F0 generation in TTS system for russian language

V.I.P. Сообщений : 184 Репутация : 7

F0 generation in TTS system for russian language
O.F.Krivnova, A.V.Babkin

Abstract
In this paper the strategy and ways of F0 contour generation in TTS system for Russian language are described. The system is developed in Lomonosov Moscow State University and based on two methods: concatenation of allophones' waveforms and prosodic rules to control pitch, duration and intensity. These rules form a part of speech control module which carries out the interface function, bridging the gap between the output of text linguistic processing and the input of speech signal generation module. As a result each segment (allophone) in a phrase being synthesized is attributed by at least two F0 values as its starting and ending points. Three and even more F0 values can be assigned to the phone if it is necessary.

Signal generation is implemented according to the phrase control file, which describes the phrase as a sequence of allophones code names with assigned duration, energy and fundamental frequency values. To transform the base allophones to required prosodic values we use procedures that are close to TD PSOLA technology. All steps in development F0 modification algorithm based on TD-PSOLA technology are described and additional attention is paid to the ways of increasing naturalness of synthesized speech.

Overall architecture of the system
The overall structure of our system is in line with the functional organization of a general TTS synthesizer. It consists of several blocks or modules, each of which has its own tasks and functions (Krivnova 1998). The structure of the system is shown on Fig.1.

Generation of pitch contour
The basic unit, for which the pitch contour is generated, is an intonational phrase (IP) - a coherent, grammatically organized fragment of a text to which one intonational model (abstract tune) is attributed. The type of intonational model for IP gets out as a result of the work of accent-intonation transcriptor and is fixed as an abstract prosodic marker.

F0 generation in TTS system for russian language 248-1

Figure 1. Overall structure of TTS system for Russian

This device also determines the levels of words' prominence that is important to generate naturally sounding pitch contours. We assume that rhythm and accentuation is adjusted by two functionally different mechanisms: focus accentuation and rhythmization. The focus accents (to contrast or emphasize some words) are substantially de-fined by a speaker intention or by the whole information structure of a text. Frequently this structure has no evident cues to determine an accent place and type. Therefore the formalization of focus accentuation represents the most difficult problem for TTS-systems. Our synthesizer is able to synthesize phrases with different focus accents but we have no rules to determine their localization automatically: it should be done manually. If a phrase has words with accent markers, the last of them is considered as the intonational center (nuclear) of a phrase. Otherwise the last content word of a phrase is as its intonational nuclear by default. It is the most typical situation for the narrative Russian texts, which construction is based on the use of neutral linear - accent structures with a final position of the intonational center.

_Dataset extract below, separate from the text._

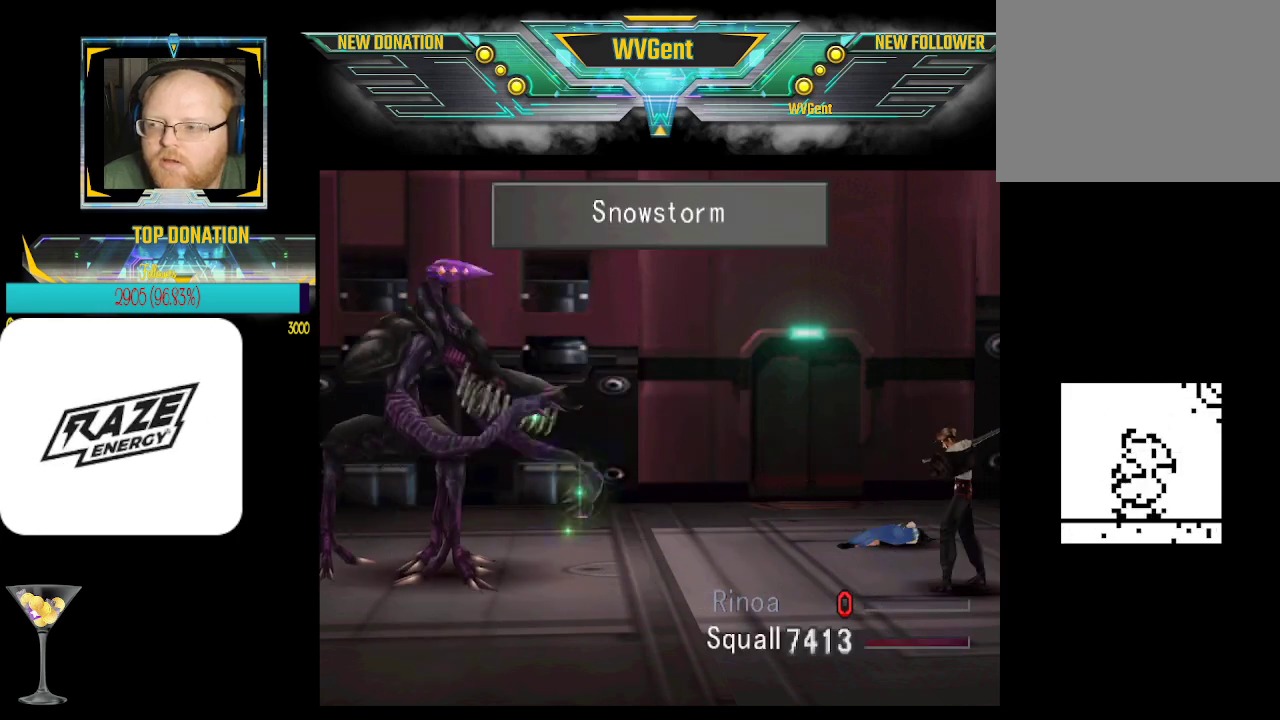
{"buttons": ["CROSS"], "left_stick": "center", "events": []}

As far as rhythmization is concerned, we distinguish three degrees of vowel prominence within a word (stressed, strong unstressed, weak unstressed) and four degrees for lexically stressed vowels (1 for full clitics, 2 for functional words, 3 for nonnuclear content words, 4 for nuclear content word). It should be noted that in Russian the prominence markers are very important not only for adequate pitch generation but also to determine correctly the duration of sounds.
In our system we use 7 abstract intonational models: 1 model of finality; 1 - non-finality; 3 - interrogative models (general, special, comparative questions); 1 - exclamation (or command). For all models the possibility of a different position of the intonational center is taken into account. The formation of F0 contours for concrete phrases within the same intonational model is carried out in the separate submodules.

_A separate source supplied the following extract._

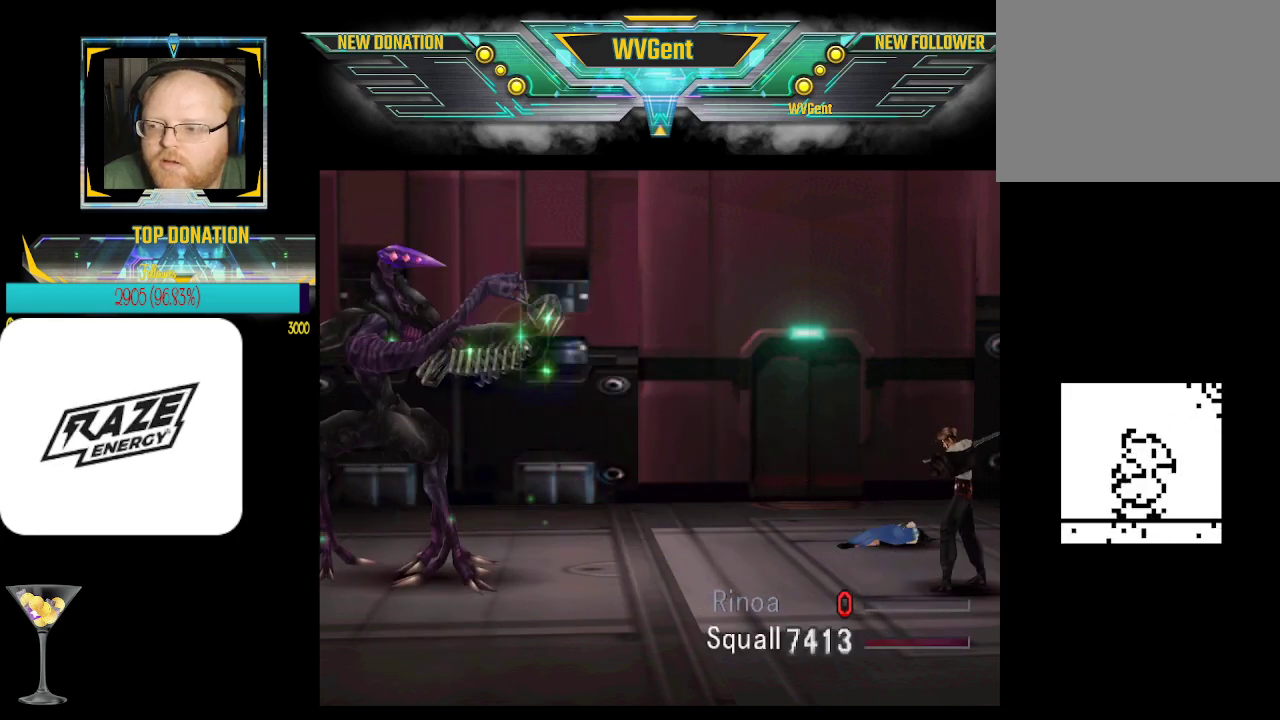
{"buttons": ["CROSS"], "left_stick": "center", "events": []}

The strategy of pitch generation in each intonational submodule is as follows. The contour of the synthesized IP is formed as a result of concatenation of two types of tonal objects - tonal accents the main of which are nuclear and tonal plateaus. Each intonational model is considered as a cluster of these tonal events with the possibility of various phonetic realization determined by the rhythmical and sound structure of the IP.

Tonal accents are aligned with lexically stressed syllables if their prominence level is not less than 3 and if they are not considered atonic in the chosen intonational model. The main control parameters for pitch accents are a type of pitch movement (tonal figure), the realization time domain (part of a phrase to which the accent is phonetically anchored, stressed syllable including), the localization of pitch target points of the accent in a speaker pitch range and in realization time do-main. We recognize that in Russian pitch movements forming the accent (and their targets) are very closely correlated with the boundaries of sound segments.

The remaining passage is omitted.